→ Written task 1: Name every organization mentioned in the following passage on the Next Generation Jammer.
→ Written task 2: From the passage on the Next Generation Jammer, write out the text starting with "Phased-Array Radar: GTRI" and going on through "from ground-to-air missiles.".

→ Supplied passage:

Phased-Array Radar: GTRI Supports Test and Evaluation of Next Generation Jammer

Researchers from the Georgia Tech Research Institute (GTRI) and Bennett Aerospace Inc., a North Carolina advanced-technology company, have won a contract to develop the capability for testing a new type of radar jammer for the U.S. Navy.  Called the Next Generation Jammer, this novel device will utilize phased-array radar technology in ways that could provide U.S. military aircraft greater protection from ground-to-air missiles.

GTRI is working with Bennett Aerospace on innovative technologies that will be necessary to thoroughly test the Next Generation Jammer. Bennett Aerospace recently received a $750,000 Small Business Innovation Research (SBIR) Phase II award for development of a Phased Array Next-Generation Jammer Testbed. This new award, from the Naval Air Command, follows a $150,000 Phase I contract that involved the same technology.

→ Exercise data:

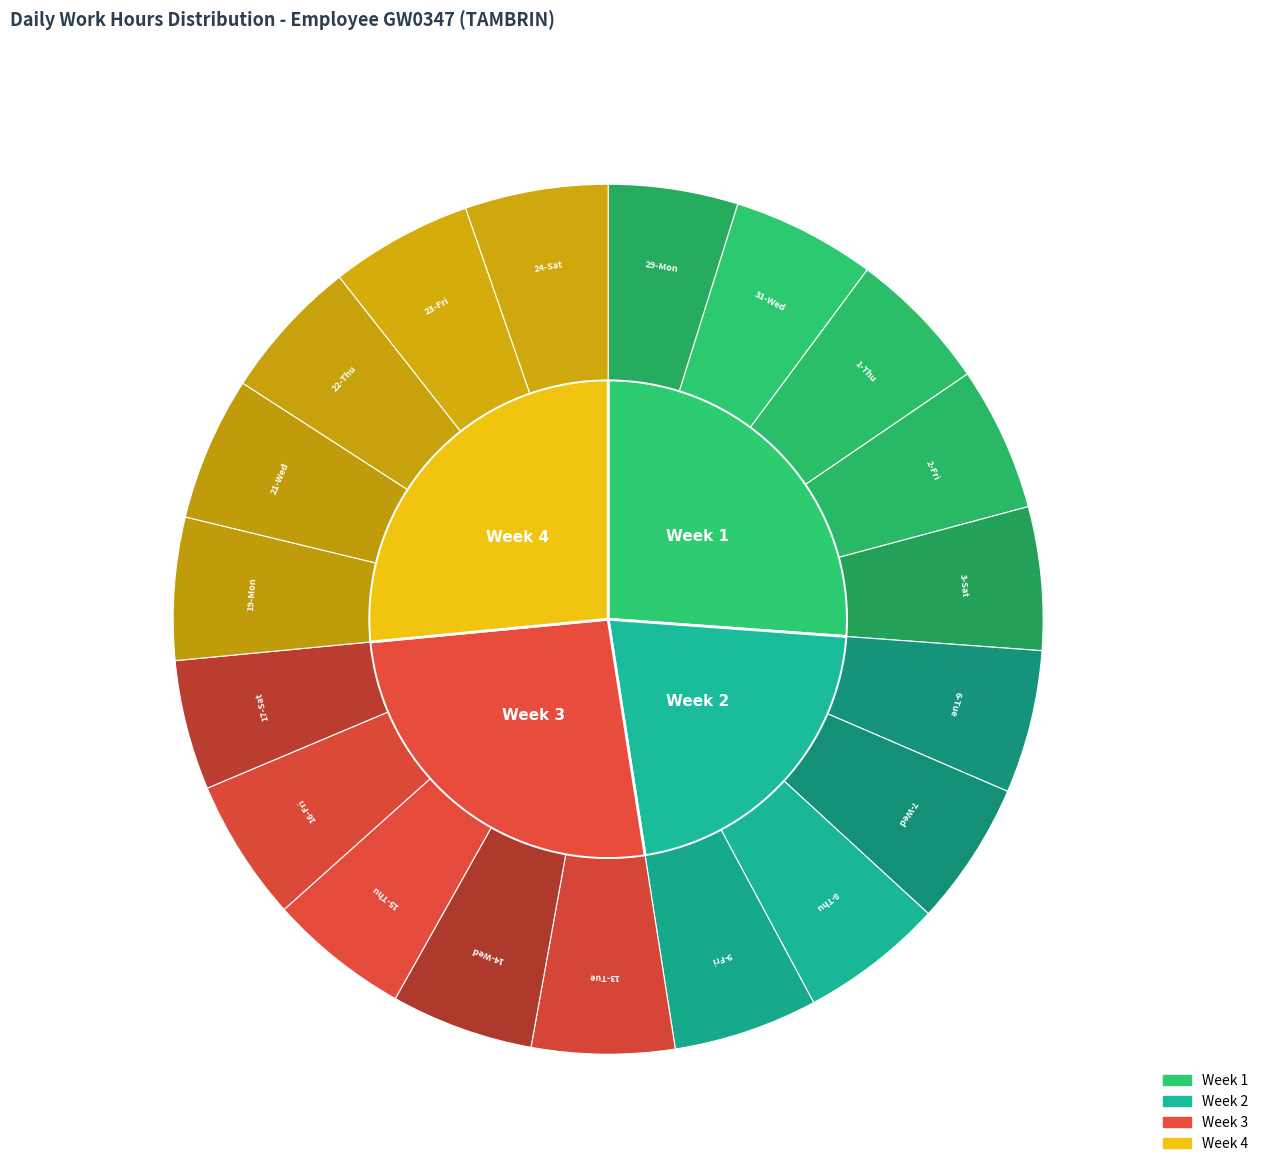

Does any single category account for the majority?

No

→ Answer box 1: Georgia Tech Research Institute (GTRI), Bennett Aerospace Inc., U.S. Navy, Naval Air Command

→ Answer box 2:
Phased-Array Radar: GTRI Supports Test and Evaluation of Next Generation Jammer

Researchers from the Georgia Tech Research Institute (GTRI) and Bennett Aerospace Inc., a North Carolina advanced-technology company, have won a contract to develop the capability for testing a new type of radar jammer for the U.S. Navy.  Called the Next Generation Jammer, this novel device will utilize phased-array radar technology in ways that could provide U.S. military aircraft greater protection from ground-to-air missiles.